Well, I think I’m being silly. In any case, my children are bugging me about calling her. “Have you seen Mom yet?” I’m sure they ask her the same question.

I’d actually seen Susan a few times over the last decade since we’d both left Long Island – at our children’s college graduations, for instance, and at the funeral of my aunt Cornelia, who was fond of Susan. And on these occasions, Susan and I had always been polite and cordial to each other. In fact, she had been friendlier to me than I to her, and I had the impression she had gotten over me and moved on. I, on the other hand… well, I don’t know. And I had no intention of finding out.

On the subject of funerals, I’d attended Frank Bellarosa’s funeral because… Well, I actually liked the guy, despite the fact that he was a criminal, a manipulator, a sociopathic liar, and my wife’s lover. Other than that, he wasn’t a bad guy. In fact, he was charming and charismatic. Ask Susan.

Also on the subject of funerals, the one I was really excited about attending was the one for William Stanhope. But last I heard from Edward, “Grandpa’s feeling pretty good.” That’s too bad.

I picked up the stack of photos again and flipped through them.

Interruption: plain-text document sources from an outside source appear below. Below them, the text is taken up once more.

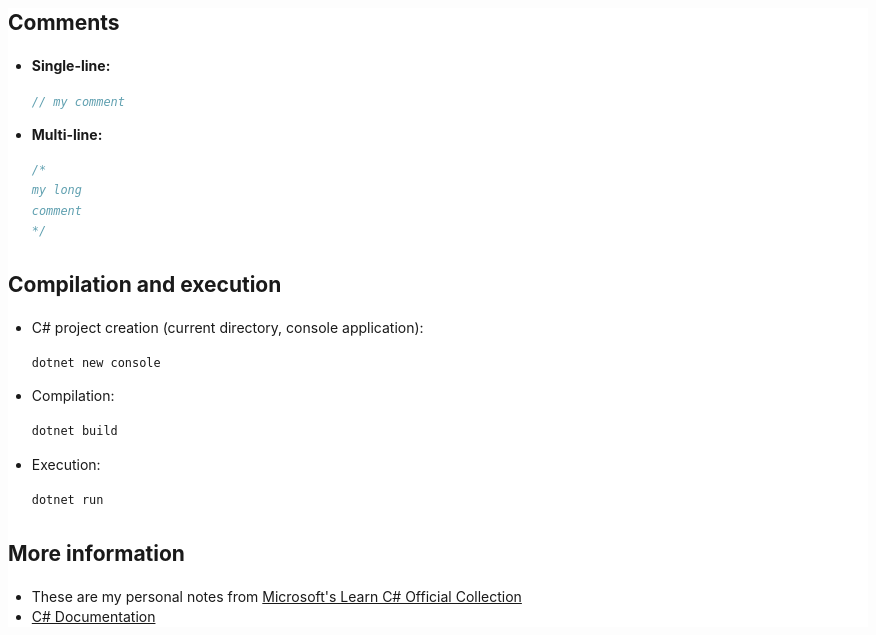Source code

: 

## Comments
- **Single-line:**
    ```csharp
    // my comment
    ```
- **Multi-line:**
    ```csharp
    /* 
    my long
    comment
    */
    ```



## Compilation and execution

- C# project creation (current directory, console application):
    ```powershell
    dotnet new console
    ```
- Compilation:
    ```powershell
    dotnet build
    ```
- Execution:
    ```powershell
    dotnet run
    ```



## More information
- These are my personal notes from [Microsoft's Learn C# Official Collection](https://learn.microsoft.com/en-us/users/dotnet/collections/yz26f8y64n7k07?WT.mc_id=dotnet-35129-website)
- [C# Documentation](https://docs.microsoft.com)


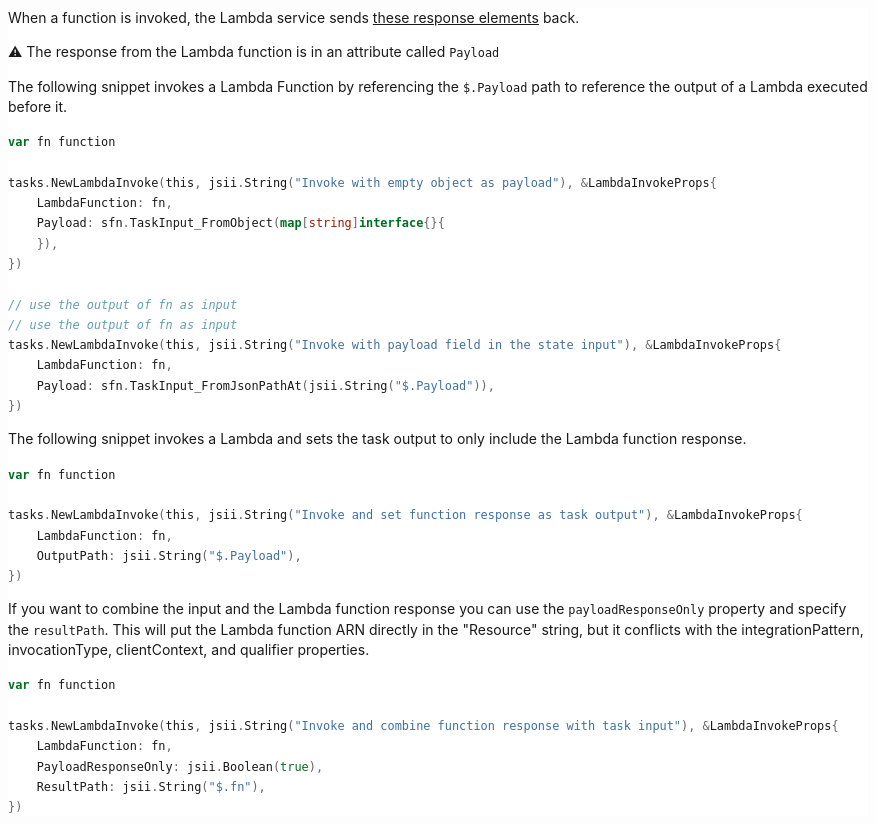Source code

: When a function is invoked, the Lambda service sends  [these response
elements](https://docs.aws.amazon.com/lambda/latest/dg/API_Invoke.html#API_Invoke_ResponseElements)
back.

⚠️ The response from the Lambda function is in an attribute called `Payload`

The following snippet invokes a Lambda Function by referencing the `$.Payload` path
to reference the output of a Lambda executed before it.

```go
var fn function

tasks.NewLambdaInvoke(this, jsii.String("Invoke with empty object as payload"), &LambdaInvokeProps{
	LambdaFunction: fn,
	Payload: sfn.TaskInput_FromObject(map[string]interface{}{
	}),
})

// use the output of fn as input
// use the output of fn as input
tasks.NewLambdaInvoke(this, jsii.String("Invoke with payload field in the state input"), &LambdaInvokeProps{
	LambdaFunction: fn,
	Payload: sfn.TaskInput_FromJsonPathAt(jsii.String("$.Payload")),
})
```

The following snippet invokes a Lambda and sets the task output to only include
the Lambda function response.

```go
var fn function

tasks.NewLambdaInvoke(this, jsii.String("Invoke and set function response as task output"), &LambdaInvokeProps{
	LambdaFunction: fn,
	OutputPath: jsii.String("$.Payload"),
})
```

If you want to combine the input and the Lambda function response you can use
the `payloadResponseOnly` property and specify the `resultPath`. This will put the
Lambda function ARN directly in the "Resource" string, but it conflicts with the
integrationPattern, invocationType, clientContext, and qualifier properties.

```go
var fn function

tasks.NewLambdaInvoke(this, jsii.String("Invoke and combine function response with task input"), &LambdaInvokeProps{
	LambdaFunction: fn,
	PayloadResponseOnly: jsii.Boolean(true),
	ResultPath: jsii.String("$.fn"),
})
```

She really was beautiful and sexy. Smart and funny, too. And, as I said, delightfully nutty.

As I stared at a particularly sexy photo of Susan mounted naked on her stupid horse, Zanzibar, the doorbell rang.

Like most gatehouses, this one is built inside the estate wall, so no one can come to my door unless they pass through the iron gates that face the road. The gates remain closed at night, and they are automated, so you need a code or a remote control to open them, and I can usually hear them or see the headlights at night, which I hadn’t. Therefore, whoever was at my door had come on foot from the estate grounds, and the only current residents of the estate were Amir Nasim, his wife, their live-in help, Susan, and me.

So it could be Mr. Nasim at my door, perhaps to pay a social call, or to inform me that Ethel died two minutes ago, and I had ten minutes to move out. Or possibly it was Susan.

I slipped the photos back into the envelope and walked into the small front foyer as the bell rang again.

I checked myself out in the hallway mirror, straightened my polo shirt and finger-combed my hair. Then, without looking through the peephole or turning on the outside light, I unbolted the door and swung it open.

Standing there, staring at me, was the ghost of Frank Bellarosa.